The part that really struck me was framing advertising and propaganda as essentially the same mechanism - just with different masters. Having built targeting systems myself, this rings painfully true. The mechanical difference between getting someone to buy sneakers versus vote for a candidate is surprisingly small.
What's frustrating is how the tech community keeps treating the symptoms while ignoring the disease. We debate content moderation policies and algorithmic transparency, but rarely question the underlying attention marketplace that makes manipulation profitable in the first place.
The uncomfortable truth: most of us in tech understand that today's advertising systems are fundamentally parasitic. We've built something that converts human attention into money with increasingly terrifying efficiency, but we're all trapped in a prisoner's dilemma where nobody can unilaterally disarm.
Try this thought experiment from the article - imagine a world without advertising. Products would still exist. Commerce would still happen. Information would still flow. We'd just be freed from the increasingly sophisticated machinery designed to override our decision-making.
Is this proposal radical? Absolutely. But sometimes the Overton window needs a sledgehammer.
P.S. If you are curious about the relationship between Sigmund Freud, propaganda, and the origins of the ad industry, check out the documentary “Century of the Self”.
To me it sounds a lot like "What if we made drugs illegal?"
It would? I don't understand why you and others see this as a hard law to craft or enforce (probably not constitutional in the US).
The very nature of advertising is it's meant to be seen by as many people as possible. That makes enforcement fairly easy.

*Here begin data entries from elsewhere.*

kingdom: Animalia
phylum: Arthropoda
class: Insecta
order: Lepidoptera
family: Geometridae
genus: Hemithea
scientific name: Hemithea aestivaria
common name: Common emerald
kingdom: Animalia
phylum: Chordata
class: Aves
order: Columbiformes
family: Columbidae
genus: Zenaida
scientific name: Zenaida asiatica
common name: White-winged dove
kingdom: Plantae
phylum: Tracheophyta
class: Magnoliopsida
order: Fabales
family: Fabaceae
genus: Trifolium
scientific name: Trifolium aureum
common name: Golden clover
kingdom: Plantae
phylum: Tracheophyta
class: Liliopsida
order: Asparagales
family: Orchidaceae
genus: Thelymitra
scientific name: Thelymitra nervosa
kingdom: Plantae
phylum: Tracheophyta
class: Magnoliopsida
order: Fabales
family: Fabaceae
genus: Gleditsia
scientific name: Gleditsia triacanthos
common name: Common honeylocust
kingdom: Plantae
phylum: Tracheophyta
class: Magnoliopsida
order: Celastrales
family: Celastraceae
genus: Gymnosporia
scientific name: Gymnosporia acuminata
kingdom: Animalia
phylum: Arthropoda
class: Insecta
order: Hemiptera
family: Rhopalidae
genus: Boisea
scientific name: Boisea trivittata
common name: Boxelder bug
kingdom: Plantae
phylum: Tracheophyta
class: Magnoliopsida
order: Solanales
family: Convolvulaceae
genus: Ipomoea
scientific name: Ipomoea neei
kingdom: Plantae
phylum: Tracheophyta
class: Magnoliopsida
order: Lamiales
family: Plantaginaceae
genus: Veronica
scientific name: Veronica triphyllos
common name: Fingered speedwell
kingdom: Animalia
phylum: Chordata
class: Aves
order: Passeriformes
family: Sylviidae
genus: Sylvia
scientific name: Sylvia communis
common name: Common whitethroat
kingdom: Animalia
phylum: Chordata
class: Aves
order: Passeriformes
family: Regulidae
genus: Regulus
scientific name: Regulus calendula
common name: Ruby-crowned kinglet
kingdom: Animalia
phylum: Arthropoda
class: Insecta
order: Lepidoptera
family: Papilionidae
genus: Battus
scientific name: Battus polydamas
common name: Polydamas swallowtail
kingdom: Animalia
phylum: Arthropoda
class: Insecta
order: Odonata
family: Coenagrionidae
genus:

We already have laws on the books where paid advertising/sponsorship must be clear to the viewer. That's why google search results and others are peppered with "this is an ad".
> To me it sounds a lot like "What if we made drugs illegal?"
Except drugs/alcohol can be consumed in secret and are highly sought after. The dynamic is completely different. Nobody really wants to see ads and there's enough "that's illegal" people that'd really nerf the ability of ads to get away with it.
There's not going to be ad speakeasies.
I will grant that companies would lobby hard against an anti-advertising bill (which means it'll likely never pass). That doesn't mean you couldn't make one that's pretty effective.
But, again, the nature of advertising makes it quite easy to outlaw. Unlike bribery, where a congress person can shove gold bars into their suit jackets in secret, advertising has to be seen by a lot of people to be effective. Making it something that has to be done in secret will immediately make it harder to do. The best you'll likely see is preferential placement of goods in stores or maybe some branding in a TV show.